Como testemunha dos malabarismos da Justiça Eleitoral (em especial servidores e colaboradores) para que as eleições funcionem em plena pandemia, não tenho como não deixar de pensar: tanto trabalho para isso?
Tenho ciência de restrições (acertadas) a comentários de magistrados sobre política. Faço questão, portanto, de desconhecer dados sobre o aludido candidato. Nem seu partido, nem suas propostas.

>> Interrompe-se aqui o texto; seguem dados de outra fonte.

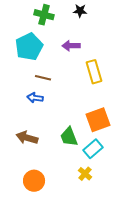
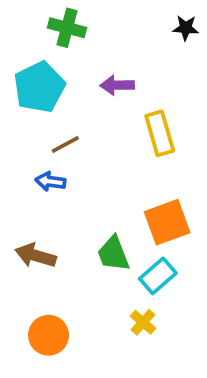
black star: (80, 11) -> (186, 28), moved
brown line: (43, 78) -> (65, 144), turned -42

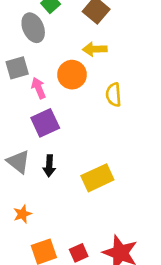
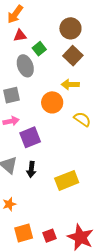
pink arrow: (38, 88) -> (11, 121), moved, turned 98
yellow semicircle: (114, 95) -> (82, 119), turned 126

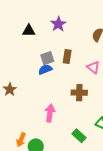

Destaco que um dos encantos da democracia, o pior dos sistemas com exceção de todos os outros, é a chance de qualquer pessoa com ficha limpa ser candidata a qualquer cargo. A presença de candidatos jocosos é, não raro, um elemento irônico com o objetivo de expressar coisas importantes por meio do ridículo.
Resta saber, seja de sóbrios ou ridículos, até que ponto se deve repassar ao eleitor o financiamento desta liberdade. Nada é de graça, muito menos o horário eleitoral gratuito e os fundos eleitorais.
Todos os pagadores de impostos estão custeando o sujeito que, dentro de sua plena liberdade de expressão política (obtida até com sangue de outros), brinca de carrinho, aviãozinho, trenzinho, etc… na televisão.
Não nego que, por vezes, seja engraçado. Quando criança e adolescente, acompanhava os horários de uma hora como entretenimento. Porém, como adultos, nós nos demos conta de que não pagávamos para realizarem os outros programas humorísticos. Não consta, exemplificando, que meus pais patrocinavam o Viva o Gordo (ainda é permitido escrever “gordo”?).
Mas, desde a redemocratização, os tributos foram a fonte primordial para que o Estado garantisse dois shows por dia. Algo que, na TV aberta brasileira, só se compara ao tempo em que o Sistema Brasileiro de Televisão passava duas sessões de programas do Chaves. Ainda assim, era produzido no México.
Os horários eleitorais encolheram, mas nem por isso o eleitor deixou de ser o produtor não-remunerado do espetáculo eleitoral.
Temos mais de trinta partidos políticos no país. Tenho dúvidas se, nos milênios da História humana, chegamos a ter mais de trinta ideologias.
A despeito de restrições recentes, a maioria destes partidos ainda tem acesso aos fundos partidários. Mais: tem direito de ver seus candidatos em debates, sob pena de atentado ao equilíbrio da campanha. Algo que não ocorre nos Estados Unidos, por exemplo.
O resultado desta igualdade ao extremo é que o eleitor-produtor vê tudo, menos debate.
Correndo o risco de se deparar com dotes vocais bem distantes do que tinham, no contexto do gênero, os não-candidatos Luciano, Patricia e Juninho Bill. Enquanto o eleitor encarna o refrão “e a gente ainda paga por isso”, o aparato humano e tecnológico da Justiça Eleitoral faz das tripas coração para ser invencível perante as tarefas. Estas não terminarão às 17h de domingo.
Os candidatos derrotados irão para casa pensando no que farão no próximo pleito. Os servidores seguirão colocando tudo em ordem até a diplomação, sabendo que em dois anos tem mais. Torcendo para que não coloquem um plebiscito ou referendo no meio. Ou que não tenham que fazer outra eleição caso a primeira seja anulada.
Tudo sem poderem, ao menos, encerrar os trabalhos entoando o tema dos Thundercats.
Num país que há décadas convive com instabilidades, onde não há dinheiro sobrando em área alguma (nem no Judiciário), seria saudável repensar em qual medida o eleitor deve ser obrigado a participar da democracia.
Um sistema democrático tem que envolver o direito de não participar. Nem votando, nem pagando. Um bom tema para se colocar em debate. Nem que seja como respeito com quem paga, bem como com quem monta – e desmonta – o palco.